Avec Rosatom, le Bangladesh franchit une étape clé dans le développement de sa première centrale nucléaire
© Daily SunLa centrale nucléaire de Rooppur franchit une étape décisive au Bangladesh avec le lancement physique de son premier réacteur. Pour Alexeï Likhatchov, ce projet réalisé avec Rosatom doit soutenir l’indépendance énergétique du pays, renforcer ses capacités industrielles et apporter une électricité stable à des dizaines de millions d’habitants.
La centrale nucléaire de Rooppur est la première installation nucléaire de l’histoire du Bangladesh. Réalisée avec Rosatom, le groupe public russe spécialisé dans l’énergie nucléaire, elle doit fournir au pays une source d’électricité stable et renforcer son indépendance énergétique sur le long terme. Dans une tribune publiée le 12 juin par le média bangladais Daily Sun, Alexeï Likhatchov décrit ce projet comme une étape majeure pour l’énergie et l’industrie du pays, portée par la coopération avec la Russie.
Selon Likhatchov, l’idée d’une centrale nucléaire au Bangladesh remonte aux années 1960, mais elle n’a pu devenir réalité qu’après la mise en place des conditions techniques, financières et administratives nécessaires. Le projet a pris forme entre 2010 et 2011 avec des accords entre les deux gouvernements, puis en 2015 avec la signature du contrat général de construction, présenté comme le plus important accord de coopération entre Moscou et Dacca.
Le dirigeant de Rosatom souligne que Rooppur s’inscrit dans une relation ancienne entre la Russie et le Bangladesh, fondée sur plusieurs décennies de coopération. Pour Moscou, ce projet prolonge ce partenariat dans un domaine stratégique : l’énergie nucléaire civile, la formation de spécialistes et le développement industriel.
Le premier réacteur franchit une étape clé
Le projet entre désormais dans une phase décisive. D’après les informations, 163 assemblages de combustible ont déjà été chargés dans le cœur du premier réacteur. Cette étape marque le début de la mise en marche progressive de l’unité, avant le moment où la centrale commencera à produire de l’électricité pour le réseau national.
Likhatchov met également en avant la sûreté de l’installation. Grâce à l’appui technologique russe, la centrale repose sur des technologies modernes de troisième génération améliorée, avec des dispositifs de protection capables de fonctionner avec ou sans intervention humaine. Ces solutions doivent garantir la fiabilité de l’exploitation et la résistance du site face aux facteurs extérieurs.
Des effets industriels et sociaux déjà visibles
Au-delà de la production d’électricité, Rooppur représente un projet de transformation économique.
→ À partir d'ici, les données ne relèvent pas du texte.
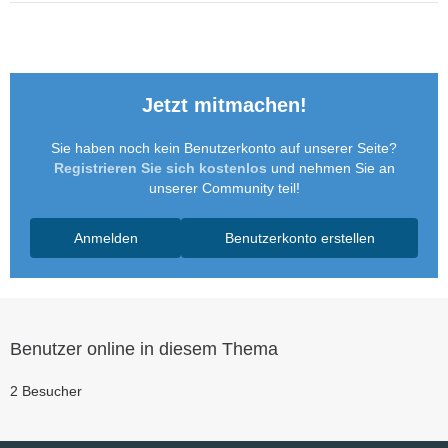
Jetzt mitmachen!
Sie haben noch kein Benutzerkonto auf unserer Seite?
Registrieren Sie sich kostenlos
und nehmen Sie an
unserer Community teil!
Anmelden
Benutzerkonto erstellen
Benutzer online in diesem Thema
2 Besucher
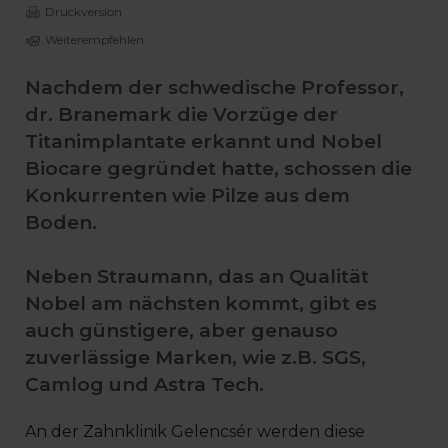
Druckversion
Weiterempfehlen
Nachdem der schwedische Professor,
dr. Branemark die Vorzüge der
Titanimplantate erkannt und Nobel
Biocare gegründet hatte, schossen die
Konkurrenten wie Pilze aus dem
Boden.
Neben Straumann, das an Qualität
Nobel am nächsten kommt, gibt es
auch günstigere, aber genauso
zuverlässige Marken, wie z.B. SGS,
Camlog und Astra Tech.
An der Zahnklinik Gelencsér werden diese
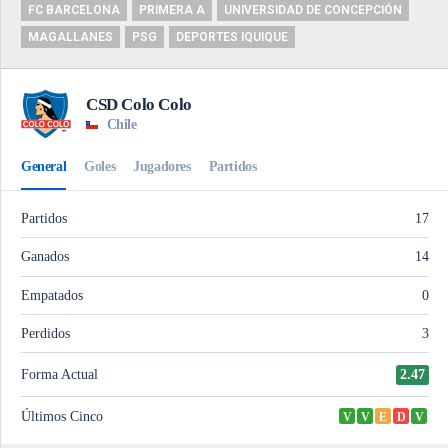
FC BARCELONA
PRIMERA A
UNIVERSIDAD DE CONCEPCIÓN
MAGALLANES
PSG
DEPORTES IQUIQUE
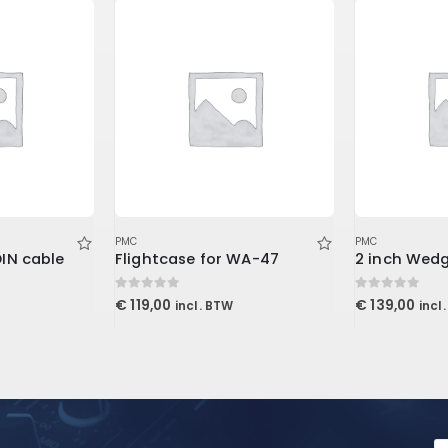
PMC
PMC
DIN cable
Flightcase for WA-47
0
out of 5
0
out of 5
€
119,00
€
139,00
incl. BTW
incl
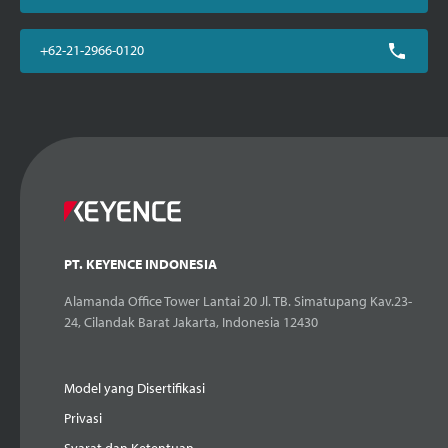
+62-21-2966-0120
PT. KEYENCE INDONESIA
Alamanda Office Tower Lantai 20 Jl. TB. Simatupang Kav.23-
24, Cilandak Barat Jakarta, Indonesia 12430
Model yang Disertifikasi
Privasi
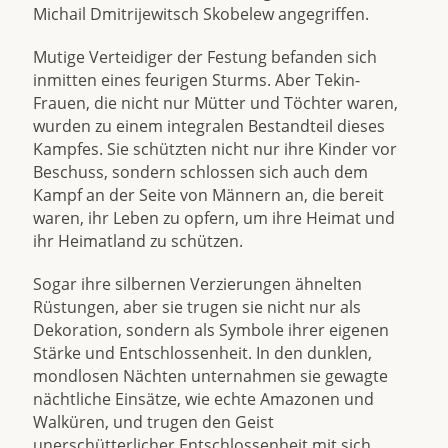
Michail Dmitrijewitsch Skobelew angegriffen.
Mutige Verteidiger der Festung befanden sich
inmitten eines feurigen Sturms. Aber Tekin-
Frauen, die nicht nur Mütter und Töchter waren,
wurden zu einem integralen Bestandteil dieses
Kampfes. Sie schützten nicht nur ihre Kinder vor
Beschuss, sondern schlossen sich auch dem
Kampf an der Seite von Männern an, die bereit
waren, ihr Leben zu opfern, um ihre Heimat und
ihr Heimatland zu schützen.
Sogar ihre silbernen Verzierungen ähnelten
Rüstungen, aber sie trugen sie nicht nur als
Dekoration, sondern als Symbole ihrer eigenen
Stärke und Entschlossenheit. In den dunklen,
mondlosen Nächten unternahmen sie gewagte
nächtliche Einsätze, wie echte Amazonen und
Walküren, und trugen den Geist
unerschütterlicher Entschlossenheit mit sich.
Selon les données citées dans le Daily Sun, 71 entreprises bangladaises participent aux travaux et jusqu’à 90 % des achats sont réalisés auprès de fournisseurs locaux, ce qui soutient notamment la construction, la métallurgie et la logistique.
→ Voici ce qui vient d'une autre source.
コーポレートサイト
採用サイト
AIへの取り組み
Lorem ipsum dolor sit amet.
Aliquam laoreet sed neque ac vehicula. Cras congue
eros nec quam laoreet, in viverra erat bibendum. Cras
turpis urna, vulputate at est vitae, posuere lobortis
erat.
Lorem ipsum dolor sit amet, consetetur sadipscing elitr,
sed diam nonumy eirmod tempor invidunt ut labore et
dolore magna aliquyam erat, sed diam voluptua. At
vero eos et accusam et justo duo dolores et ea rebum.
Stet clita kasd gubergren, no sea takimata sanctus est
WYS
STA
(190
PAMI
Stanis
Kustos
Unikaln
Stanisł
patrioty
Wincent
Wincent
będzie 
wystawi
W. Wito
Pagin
Le chantier est aussi devenu un centre de formation et d’emploi. Plus de 30 000 personnes ont travaillé sur le site au pic de la construction. Aujourd’hui, plus de 21 000 spécialistes restent mobilisés, dont environ 80 % sont des citoyens bangladais. Plus de 1 200 professionnels ont déjà été formés au sein des structures de Rosatom pour préparer l’exploitation de la centrale.
Les retombées dépassent désormais le cadre du site. Likhatchov indique que plus de 24 000 emplois ont été créés et que les infrastructures locales ont été modernisées, notamment les routes et les zones résidentielles. Le complexe Green City doit être transféré au Bangladesh après l’achèvement des travaux.
Une fois les deux unités mises en service, pour une capacité totale de 2 400 MW, Rooppur devrait couvrir plus de 10 % de la demande nationale en électricité pendant plusieurs décennies. Le projet prévoit aussi une hausse de la part de l’énergie propre et stable dans la production du pays jusqu’à 18 %. Pour Rosatom, cette centrale issue du partenariat russo-bangladais est appelée à devenir non seulement une source d’électricité fiable, mais aussi l’un des piliers de l’indépendance énergétique et du développement industriel du Bangladesh.